Belgique Isabelle Simonis lance la campagne "Libérez-vous des idées reçues" et insiste sur le fait que les métiers ne sont pas sexués.

Isabelle Simonis, ministre des Droits des femmes et de l’Égalité des chances, lance une nouvelle campagne de sensibilisation contre les stéréotypes. L’an dernier, à la même époque, elle lançait un outil de comparaison de salaires, Convertis€xe . Ce site a été visité 10.549 fois depuis sa création. Un résultat un peu faible, au vu des inégalités qui persistent.

Comment expliquer qu’en 2016 l’écart salarial existe toujours?

"Il y a, en moyenne, 22 % d’écart salarial. 50 % de ces cas sont inexplicables et discriminants. 50 % relèvent des manières dont la carrière s’organise. Une grande proportion de femmes opte pour le temps partiel, des congés parentaux et des crédits temps... Elles ne progressent pas dans l’échelle. Présentes à de nombreuses fonctions, on ne les retrouve pas à des postes de direction. Les salaires sont différents aussi. C’est ce qu’on appelle le plafond de verre. On voit aussi qu’elles stagnent dans des fonctions dites subalternes et n’arrivent pas à décoller, c’est le plancher. Il y a aussi le fait que, alors même qu’elles réussissent mieux que les garçons, les filles font des choix de métiers extrêmement stéréotypés. Elles se retrouvent dans les métiers les moins bien rémunérés. Au plus il y a des salaires bien payés, au moins on retrouve de femmes."

Pourrait-on envisager de prendre des sanctions envers les entreprises qui favoriseraient les hommes?

"Lorsqu’une femme considère qu’elle a été discriminée en fonction de son sexe, elle a la capacité de signaler cette discrimination à l’Institut pour l’égalité des hommes et femmes.
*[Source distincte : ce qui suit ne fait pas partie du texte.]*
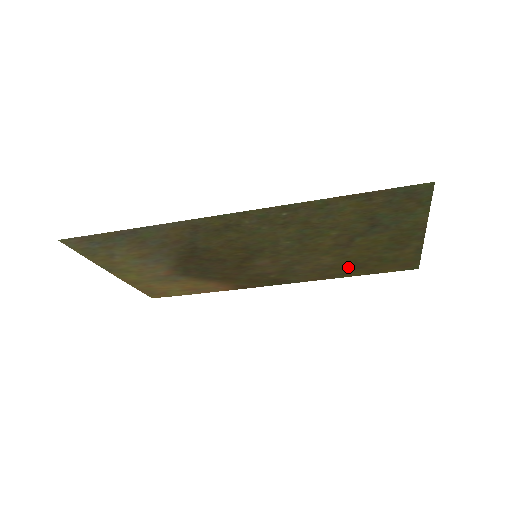
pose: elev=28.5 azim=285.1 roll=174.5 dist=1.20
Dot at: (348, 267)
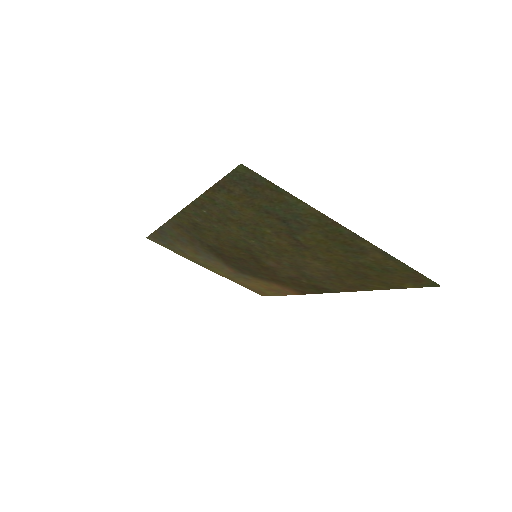
Dot at: (353, 276)
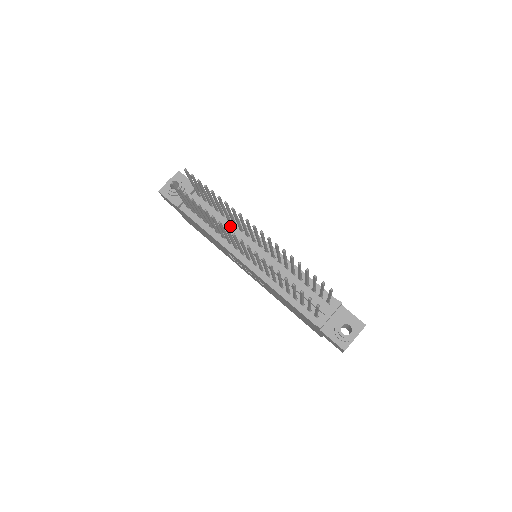
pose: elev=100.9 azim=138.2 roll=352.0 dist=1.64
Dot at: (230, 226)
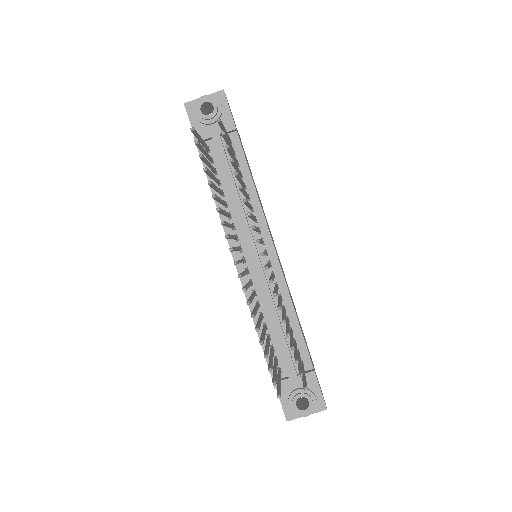
Dot at: (245, 206)
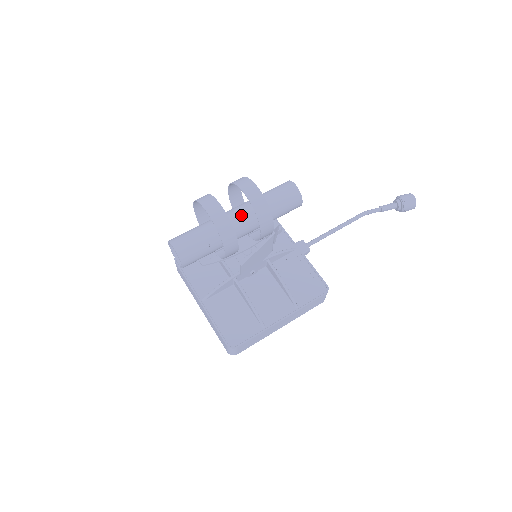
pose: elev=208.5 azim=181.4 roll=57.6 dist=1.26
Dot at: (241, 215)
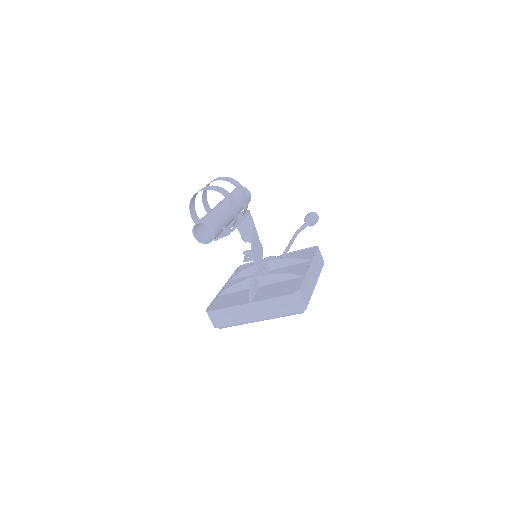
Dot at: (222, 202)
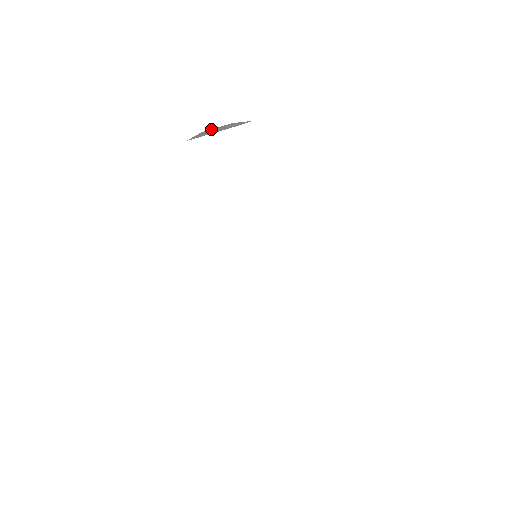
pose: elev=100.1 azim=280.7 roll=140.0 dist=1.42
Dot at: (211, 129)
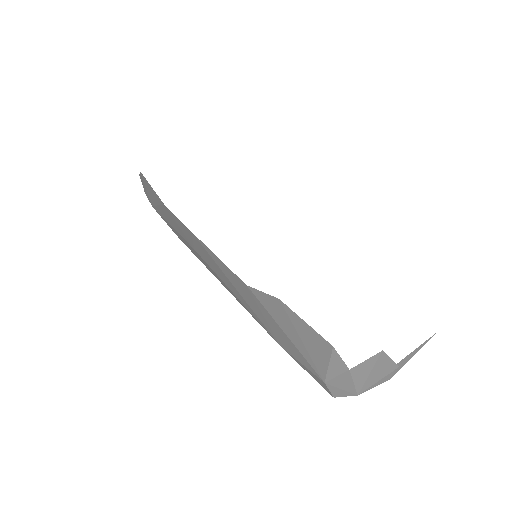
Dot at: occluded
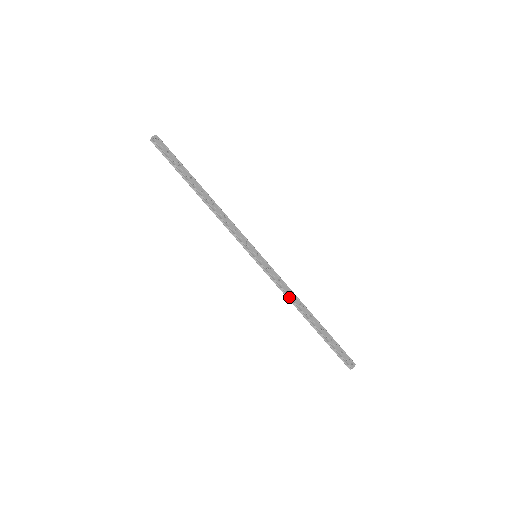
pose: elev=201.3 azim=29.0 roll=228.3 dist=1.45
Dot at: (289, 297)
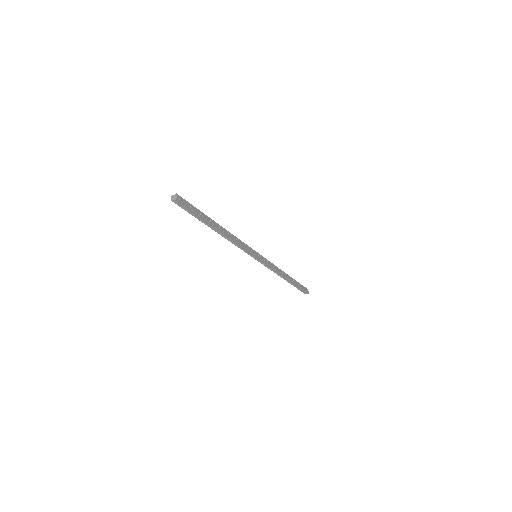
Dot at: (276, 272)
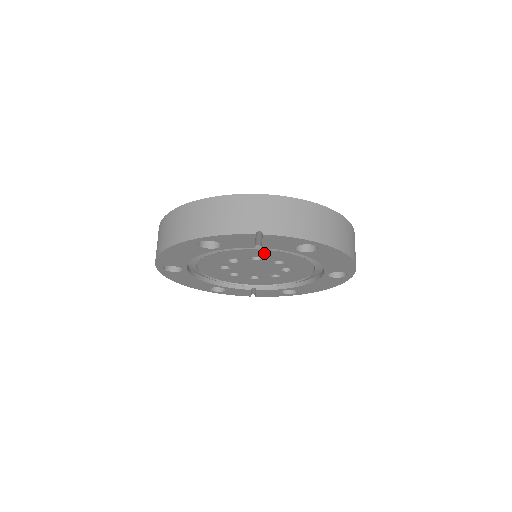
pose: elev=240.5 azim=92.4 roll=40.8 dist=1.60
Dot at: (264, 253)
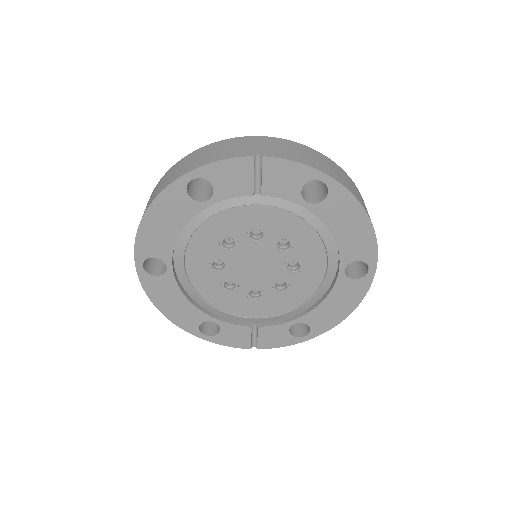
Dot at: (265, 219)
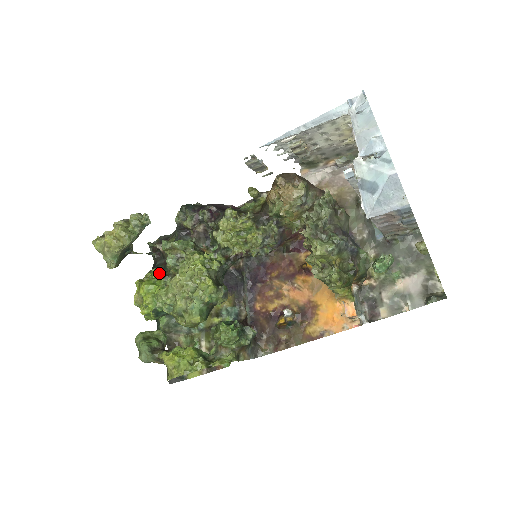
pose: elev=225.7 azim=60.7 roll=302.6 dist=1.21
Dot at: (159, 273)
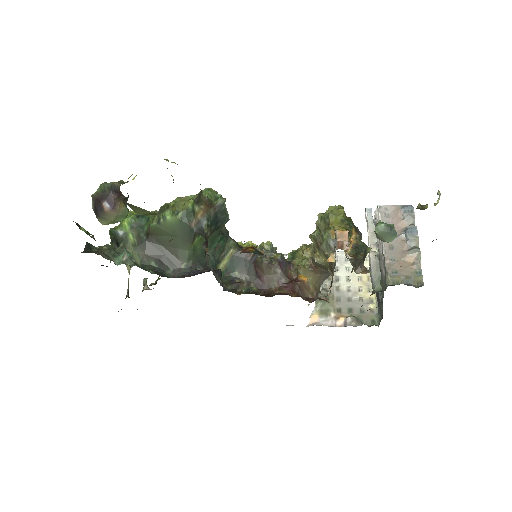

Il peut instruire le dossier en justice, mais ça reste compliqué. En 2011, une loi était passée pour imposer des femmes dans les CA des entreprises publiques, les entreprises belges cotées en bourse et la loterie nationale. Ils avaient une période d’adaptation, avec des sanctions à la clé. Maintenant, on remarque que le paysage se féminise fortement chez eux."

Pourtant, au niveau européen, la question de l’égalité est vivement défendue.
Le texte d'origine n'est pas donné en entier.